[Collection entries]
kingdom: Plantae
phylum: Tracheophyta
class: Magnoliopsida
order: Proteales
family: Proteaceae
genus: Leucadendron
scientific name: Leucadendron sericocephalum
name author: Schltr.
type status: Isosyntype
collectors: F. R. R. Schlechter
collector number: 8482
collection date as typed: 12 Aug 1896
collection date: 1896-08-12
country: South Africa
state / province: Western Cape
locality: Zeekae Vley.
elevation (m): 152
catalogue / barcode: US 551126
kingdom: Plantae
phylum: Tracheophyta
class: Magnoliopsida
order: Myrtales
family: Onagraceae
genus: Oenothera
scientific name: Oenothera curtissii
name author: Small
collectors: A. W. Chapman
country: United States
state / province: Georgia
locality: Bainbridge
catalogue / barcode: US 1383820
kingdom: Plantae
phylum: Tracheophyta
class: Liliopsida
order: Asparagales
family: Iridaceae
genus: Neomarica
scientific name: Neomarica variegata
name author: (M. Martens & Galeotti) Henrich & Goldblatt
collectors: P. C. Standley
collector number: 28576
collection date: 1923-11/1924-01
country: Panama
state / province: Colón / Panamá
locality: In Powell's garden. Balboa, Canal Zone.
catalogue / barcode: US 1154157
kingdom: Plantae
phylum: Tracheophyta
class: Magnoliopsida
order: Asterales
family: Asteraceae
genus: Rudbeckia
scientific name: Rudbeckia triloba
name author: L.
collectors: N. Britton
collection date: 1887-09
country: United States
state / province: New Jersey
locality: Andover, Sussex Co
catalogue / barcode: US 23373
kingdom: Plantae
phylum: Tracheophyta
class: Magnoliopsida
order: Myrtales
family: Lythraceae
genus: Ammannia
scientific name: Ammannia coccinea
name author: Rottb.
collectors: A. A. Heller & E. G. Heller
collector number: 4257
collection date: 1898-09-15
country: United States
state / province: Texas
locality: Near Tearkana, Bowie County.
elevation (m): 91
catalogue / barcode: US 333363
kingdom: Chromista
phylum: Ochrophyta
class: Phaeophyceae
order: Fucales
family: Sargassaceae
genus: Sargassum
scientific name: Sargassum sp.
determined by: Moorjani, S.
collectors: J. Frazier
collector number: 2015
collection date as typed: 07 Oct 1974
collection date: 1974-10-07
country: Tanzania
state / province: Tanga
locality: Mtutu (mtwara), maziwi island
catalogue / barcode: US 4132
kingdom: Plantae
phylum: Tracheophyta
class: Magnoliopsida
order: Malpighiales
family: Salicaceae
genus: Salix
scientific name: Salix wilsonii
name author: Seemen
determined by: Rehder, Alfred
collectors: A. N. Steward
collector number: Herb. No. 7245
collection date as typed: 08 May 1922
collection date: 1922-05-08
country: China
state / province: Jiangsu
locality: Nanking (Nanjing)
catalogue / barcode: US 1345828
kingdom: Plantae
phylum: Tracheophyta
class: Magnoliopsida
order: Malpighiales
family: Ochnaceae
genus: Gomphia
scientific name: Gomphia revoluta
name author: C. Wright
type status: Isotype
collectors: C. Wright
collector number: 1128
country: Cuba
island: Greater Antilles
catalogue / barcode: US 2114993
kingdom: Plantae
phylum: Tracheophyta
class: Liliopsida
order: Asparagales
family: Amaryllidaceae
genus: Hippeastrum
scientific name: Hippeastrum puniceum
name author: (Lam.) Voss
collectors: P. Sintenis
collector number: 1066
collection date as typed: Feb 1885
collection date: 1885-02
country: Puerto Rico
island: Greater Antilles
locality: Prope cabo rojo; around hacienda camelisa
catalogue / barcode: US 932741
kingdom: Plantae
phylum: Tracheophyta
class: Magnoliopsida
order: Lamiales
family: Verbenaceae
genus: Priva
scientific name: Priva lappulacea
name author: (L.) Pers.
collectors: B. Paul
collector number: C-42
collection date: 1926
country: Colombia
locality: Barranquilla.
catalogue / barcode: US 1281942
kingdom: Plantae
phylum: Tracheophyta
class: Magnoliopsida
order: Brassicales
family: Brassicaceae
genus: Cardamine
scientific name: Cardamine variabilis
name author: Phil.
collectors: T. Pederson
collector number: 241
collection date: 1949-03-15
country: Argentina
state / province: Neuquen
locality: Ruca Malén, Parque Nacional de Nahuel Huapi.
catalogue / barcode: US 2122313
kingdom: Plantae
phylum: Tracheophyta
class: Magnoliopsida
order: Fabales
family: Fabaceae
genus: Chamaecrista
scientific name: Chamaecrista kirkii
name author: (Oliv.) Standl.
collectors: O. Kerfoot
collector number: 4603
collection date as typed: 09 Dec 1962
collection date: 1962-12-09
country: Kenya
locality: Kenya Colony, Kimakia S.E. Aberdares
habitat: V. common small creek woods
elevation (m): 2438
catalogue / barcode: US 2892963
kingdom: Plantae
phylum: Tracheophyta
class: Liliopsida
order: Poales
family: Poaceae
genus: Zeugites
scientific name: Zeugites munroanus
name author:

# What you should do:
Repeat every line of the entries above word for word, from the first entry through the last.

# Expected answer:
kingdom: Plantae
phylum: Tracheophyta
class: Magnoliopsida
order: Proteales
family: Proteaceae
genus: Leucadendron
scientific name: Leucadendron sericocephalum
name author: Schltr.
type status: Isosyntype
collectors: F. R. R. Schlechter
collector number: 8482
collection date as typed: 12 Aug 1896
collection date: 1896-08-12
country: South Africa
state / province: Western Cape
locality: Zeekae Vley.
elevation (m): 152
catalogue / barcode: US 551126
kingdom: Plantae
phylum: Tracheophyta
class: Magnoliopsida
order: Myrtales
family: Onagraceae
genus: Oenothera
scientific name: Oenothera curtissii
name author: Small
collectors: A. W. Chapman
country: United States
state / province: Georgia
locality: Bainbridge
catalogue / barcode: US 1383820
kingdom: Plantae
phylum: Tracheophyta
class: Liliopsida
order: Asparagales
family: Iridaceae
genus: Neomarica
scientific name: Neomarica variegata
name author: (M. Martens & Galeotti) Henrich & Goldblatt
collectors: P. C. Standley
collector number: 28576
collection date: 1923-11/1924-01
country: Panama
state / province: Colón / Panamá
locality: In Powell's garden. Balboa, Canal Zone.
catalogue / barcode: US 1154157
kingdom: Plantae
phylum: Tracheophyta
class: Magnoliopsida
order: Asterales
family: Asteraceae
genus: Rudbeckia
scientific name: Rudbeckia triloba
name author: L.
collectors: N. Britton
collection date: 1887-09
country: United States
state / province: New Jersey
locality: Andover, Sussex Co
catalogue / barcode: US 23373
kingdom: Plantae
phylum: Tracheophyta
class: Magnoliopsida
order: Myrtales
family: Lythraceae
genus: Ammannia
scientific name: Ammannia coccinea
name author: Rottb.
collectors: A. A. Heller & E. G. Heller
collector number: 4257
collection date: 1898-09-15
country: United States
state / province: Texas
locality: Near Tearkana, Bowie County.
elevation (m): 91
catalogue / barcode: US 333363
kingdom: Chromista
phylum: Ochrophyta
class: Phaeophyceae
order: Fucales
family: Sargassaceae
genus: Sargassum
scientific name: Sargassum sp.
determined by: Moorjani, S.
collectors: J. Frazier
collector number: 2015
collection date as typed: 07 Oct 1974
collection date: 1974-10-07
country: Tanzania
state / province: Tanga
locality: Mtutu (mtwara), maziwi island
catalogue / barcode: US 4132
kingdom: Plantae
phylum: Tracheophyta
class: Magnoliopsida
order: Malpighiales
family: Salicaceae
genus: Salix
scientific name: Salix wilsonii
name author: Seemen
determined by: Rehder, Alfred
collectors: A. N. Steward
collector number: Herb. No. 7245
collection date as typed: 08 May 1922
collection date: 1922-05-08
country: China
state / province: Jiangsu
locality: Nanking (Nanjing)
catalogue / barcode: US 1345828
kingdom: Plantae
phylum: Tracheophyta
class: Magnoliopsida
order: Malpighiales
family: Ochnaceae
genus: Gomphia
scientific name: Gomphia revoluta
name author: C. Wright
type status: Isotype
collectors: C. Wright
collector number: 1128
country: Cuba
island: Greater Antilles
catalogue / barcode: US 2114993
kingdom: Plantae
phylum: Tracheophyta
class: Liliopsida
order: Asparagales
family: Amaryllidaceae
genus: Hippeastrum
scientific name: Hippeastrum puniceum
name author: (Lam.) Voss
collectors: P. Sintenis
collector number: 1066
collection date as typed: Feb 1885
collection date: 1885-02
country: Puerto Rico
island: Greater Antilles
locality: Prope cabo rojo; around hacienda camelisa
catalogue / barcode: US 932741
kingdom: Plantae
phylum: Tracheophyta
class: Magnoliopsida
order: Lamiales
family: Verbenaceae
genus: Priva
scientific name: Priva lappulacea
name author: (L.) Pers.
collectors: B. Paul
collector number: C-42
collection date: 1926
country: Colombia
locality: Barranquilla.
catalogue / barcode: US 1281942
kingdom: Plantae
phylum: Tracheophyta
class: Magnoliopsida
order: Brassicales
family: Brassicaceae
genus: Cardamine
scientific name: Cardamine variabilis
name author: Phil.
collectors: T. Pederson
collector number: 241
collection date: 1949-03-15
country: Argentina
state / province: Neuquen
locality: Ruca Malén, Parque Nacional de Nahuel Huapi.
catalogue / barcode: US 2122313
kingdom: Plantae
phylum: Tracheophyta
class: Magnoliopsida
order: Fabales
family: Fabaceae
genus: Chamaecrista
scientific name: Chamaecrista kirkii
name author: (Oliv.) Standl.
collectors: O. Kerfoot
collector number: 4603
collection date as typed: 09 Dec 1962
collection date: 1962-12-09
country: Kenya
locality: Kenya Colony, Kimakia S.E. Aberdares
habitat: V. common small creek woods
elevation (m): 2438
catalogue / barcode: US 2892963
kingdom: Plantae
phylum: Tracheophyta
class: Liliopsida
order: Poales
family: Poaceae
genus: Zeugites
scientific name: Zeugites munroanus
name author:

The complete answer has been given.